Cross-encoders (models like Cohere Rerank, BGE Reranker, or ColBERT) process query and document jointly, capturing deeper semantic relationships than bi-encoder embeddings. They’re slower (can’t pre-index), so you use them on the smaller candidate set after initial retrieval.
import cohere
co = cohere.Client("your-api-key")
def rerank(query: str, documents: list, top_n: int = 5) -> list:
results = co.rerank(
model="rerank-english-v3.0",
query=query,
documents=[doc["text"] for doc in documents],
top_n=top_n
)
return [documents[r.index] for r in results.results]
# Pipeline
candidates = hybrid_search(query, top_k=20) # Retrieve 20
doc_objects = [{"text": text, "id": id_} for id_, text, _ in candidates]
final_results = rerank(query, doc_objects, top_n=5) # Rerank to 5
# Feed final_results to LLM
The three-stage pipeline (dense retrieval → BM25 → reranking) is the current production standard for RAG retrieval quality.

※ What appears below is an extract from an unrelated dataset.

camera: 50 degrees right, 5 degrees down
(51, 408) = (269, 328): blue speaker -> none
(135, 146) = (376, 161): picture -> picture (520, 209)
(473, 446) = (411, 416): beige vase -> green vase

When to add each component
Always worth having: BM25 alongside dense retrieval. The implementation cost is low; the reliability improvement for keyword-sensitive queries is high.
Add reranking when: You have 100k+ documents, complex queries, or quality is genuinely critical. Reranking adds latency (100-300ms) and cost; measure whether the quality gain justifies it for your use case.

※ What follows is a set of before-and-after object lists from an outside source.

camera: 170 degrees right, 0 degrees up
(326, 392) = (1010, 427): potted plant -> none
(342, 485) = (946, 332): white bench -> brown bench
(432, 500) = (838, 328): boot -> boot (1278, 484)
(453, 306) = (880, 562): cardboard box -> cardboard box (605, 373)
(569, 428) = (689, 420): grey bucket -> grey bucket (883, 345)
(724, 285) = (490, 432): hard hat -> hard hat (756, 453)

Add query expansion when: Your users use short queries that under-specify their needs. LLM-based query expansion (generate multiple phrasings of the query, search with all of them) can significantly improve recall.
Measuring if it’s working
Before and after hybrid search implementation, measure:
- Recall@K: Of the relevant documents for a set of test queries, what fraction appear in the top K results?
- Precision@K: Of the top K results returned, what fraction are actually relevant?
- MRR (Mean Reciprocal Rank): Average of 1/rank_of_first_relevant_document across queries
Create a test set of 50-100 queries with known relevant documents. Measure these metrics for dense-only, sparse-only, and hybrid. The improvement from hybrid is usually clearest in Recall@K.
The bottom line
Pure semantic search is a starting point, not a destination. For production RAG systems handling diverse query types, hybrid search — dense + BM25 + optional reranking — consistently outperforms either approach alone. The implementation complexity is manageable; the quality improvement is real.
If your RAG system sometimes gives confident answers based on the wrong sources: retrieval quality is where to look first.